Becoming a great chef is about so much more than just learning how to put a bunch of recipes together. There are many other aspects to master, and that includes being comfortable in the kitchen. You might think this isn’t something to worry about, but the kitchen can actually be a very dangerous place if you don’t treat it with reverence and care. One particular act, in fact, is a lot more dangerous than people realize—turning on the stove.
All stoves are built differently. Some are electrical, some use gas, and some were built 50 years ago, but NONE of them should be taken lightly. When turning on a gas stove, pay close attention to what’s happening.

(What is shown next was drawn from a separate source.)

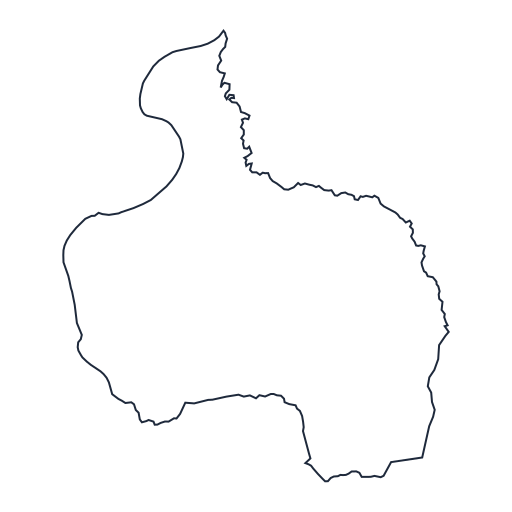 outline of Ananás, Tocantins, Brazil
{"feature_id": "56859067B59489499559631", "entity_name": "Ananás", "entity_type": "district", "adm_level": 2, "iso_a3": "BRA", "parent_name": "Brazil", "parent_adm1": "Tocantins", "projection": "natural_earth1", "projection_center": [-48.183, -6.194], "detail": "fine", "context": "isolated", "style": "outline", "palette": "slate", "viewbox_px": 512, "rotation_deg": 0, "n_neighbors": 0, "source": "geoboundaries", "source_scale": "gbopen_adm2", "svg_char_len": 3633}
<svg xmlns="http://www.w3.org/2000/svg" viewBox="0 0 512 512"><path d="M98.6,212.8L94.7,215.8L91.5,215.9L85.3,218.8L76.3,227.7L70.3,235.0L66.8,240.5L64.5,245.8L63.5,250.2L63.3,255.1L63.5,262.3L68.3,275.9L69.5,281.0L70.9,287.9L72.1,291.7L74.7,304.8L76.9,323.0L81.8,334.9L80.8,339.2L78.2,342.3L77.7,347.2L78.4,350.6L81.0,355.2L82.4,357.4L86.8,361.6L90.9,364.9L100.5,371.3L103.6,374.1L106.6,377.8L108.9,382.4L112.2,394.2L118.4,398.9L121.8,400.7L125.4,403.0L131.3,402.3L134.0,404.3L135.8,410.0L138.6,412.7L139.8,419.4L141.9,422.3L146.3,421.1L148.6,420.0L153.5,421.6L154.7,424.7L157.4,424.6L160.7,422.9L165.0,421.5L168.6,421.6L174.0,418.3L176.5,418.5L180.1,413.9L185.3,402.7L194.2,403.4L208.1,399.9L212.4,399.7L226.5,396.6L238.5,394.7L243.8,396.6L249.9,395.4L256.0,398.3L259.4,395.2L265.1,396.5L270.8,394.0L273.7,394.0L276.9,395.3L281.0,395.7L284.0,398.7L284.6,402.2L289.2,404.1L295.6,405.3L297.0,408.6L299.9,410.9L302.1,416.0L303.1,421.8L303.7,427.2L303.0,431.1L308.9,453.2L310.4,458.4L305.4,463.1L308.6,464.3L311.1,465.7L313.2,468.5L317.9,473.9L322.6,478.8L325.1,481.3L327.9,481.2L330.7,478.0L333.8,476.5L337.9,476.2L340.4,474.9L343.0,475.1L345.9,474.9L348.7,473.6L351.6,471.5L356.3,471.4L359.4,472.8L361.7,476.9L366.8,476.9L370.8,476.8L374.5,475.9L380.7,477.2L383.6,475.8L391.1,462.1L422.2,457.5L427.0,436.0L429.2,426.2L433.1,416.8L434.7,409.8L432.0,402.0L431.2,392.6L427.8,386.3L429.3,377.4L434.3,370.0L438.2,359.2L439.1,345.1L445.5,335.7L448.7,331.9L444.7,326.2L447.6,325.3L445.9,322.0L444.2,317.1L444.8,314.0L441.6,309.9L442.5,301.8L439.2,298.8L438.7,294.4L439.6,291.3L438.3,286.3L436.6,284.3L436.4,281.6L432.8,277.2L427.7,276.2L426.1,272.6L424.0,271.3L422.0,265.5L421.5,262.4L423.2,258.7L424.7,256.3L423.2,253.4L423.7,250.7L424.9,246.4L420.8,245.3L418.3,245.9L416.1,245.5L414.6,241.7L412.2,238.5L411.1,236.3L412.9,232.8L412.8,229.4L410.0,226.7L411.7,223.5L409.7,220.7L405.8,222.5L402.6,219.0L400.1,217.8L397.7,214.5L395.4,212.5L383.9,206.4L380.6,203.6L378.3,197.9L374.4,195.7L372.3,197.3L369.1,196.5L366.1,195.8L362.8,196.9L360.6,196.3L358.0,200.0L354.7,199.3L354.0,196.2L351.5,194.8L348.2,194.2L345.3,192.5L341.3,193.1L337.3,195.7L334.8,195.3L331.5,190.2L328.7,190.6L324.2,190.1L320.9,187.6L318.9,185.9L316.0,187.1L312.7,185.4L309.3,184.7L304.9,183.5L300.7,185.0L298.1,183.0L293.8,187.3L290.5,188.7L288.3,189.7L284.2,189.3L281.5,187.0L276.7,183.4L272.7,181.1L270.1,178.1L268.1,173.1L265.1,173.2L262.7,172.7L259.9,174.8L256.5,172.3L252.2,172.3L250.0,169.8L251.7,163.5L248.9,163.9L246.3,165.9L245.6,162.5L246.6,159.8L244.3,157.8L247.6,156.1L251.6,153.0L249.2,146.7L247.2,148.7L244.1,148.2L243.0,143.8L243.6,140.5L241.2,138.2L243.8,134.5L243.8,130.2L240.9,127.1L243.0,122.8L241.9,119.6L244.9,118.4L248.3,119.2L249.5,115.6L244.7,113.1L241.0,112.0L239.6,106.5L236.6,102.7L232.1,102.2L229.3,99.5L231.4,97.8L234.0,98.1L233.6,95.2L229.4,94.8L226.7,99.2L224.9,96.2L225.8,93.4L229.4,89.7L229.6,84.2L224.4,82.8L222.5,84.6L220.7,87.5L222.0,80.8L223.7,76.9L224.8,73.4L219.9,72.2L217.5,69.5L218.0,65.4L221.2,60.6L219.3,55.8L220.8,52.0L223.0,49.1L225.2,46.9L225.6,43.4L227.1,38.7L225.7,35.5L225.1,32.9L223.5,30.7L219.0,36.6L214.3,40.2L207.7,43.7L200.7,46.0L190.1,48.1L176.4,51.0L172.5,52.2L164.5,56.8L158.9,60.7L153.3,66.4L144.3,80.6L142.9,83.4L140.4,94.0L139.8,98.5L140.0,105.4L140.8,108.2L142.6,112.0L144.4,114.3L146.8,115.7L162.0,119.2L166.4,121.2L168.5,122.5L171.3,125.1L179.0,136.6L180.4,139.3L183.3,153.6L182.9,157.2L181.8,161.5L179.4,168.0L176.2,174.0L172.2,179.8L166.4,186.5L164.4,188.2L150.8,200.0L143.1,204.0L133.5,208.1L121.2,212.2L118.6,213.4L108.9,214.9L102.4,214.1L98.6,212.8Z" fill="none" stroke="#1e293b" stroke-width="2"/></svg>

Most stoves usually make a clicking sound when the gas is being “lit”. What’s supposed to happen next, as you might imagine, is that the flame comes out. When that happens, you’re good. The problem is that some stoves can be finicky, and a flame doesn’t always come right when you turn the dial.
This is problematic become although the flame isn’t coming, that “clicking sound” is still going, indicating that more gas is being injected. Many don’t realize this, and continue to hold the dial until the flame comes—only for the flame to be a lot larger than anticipated once it shows up.
This is a lot more dangerous than people realize. If you don’t see a flame coming up, that’s your cue to turn off the dial and try again in a minute. Don’t just keep going until it works—because that gas is still running.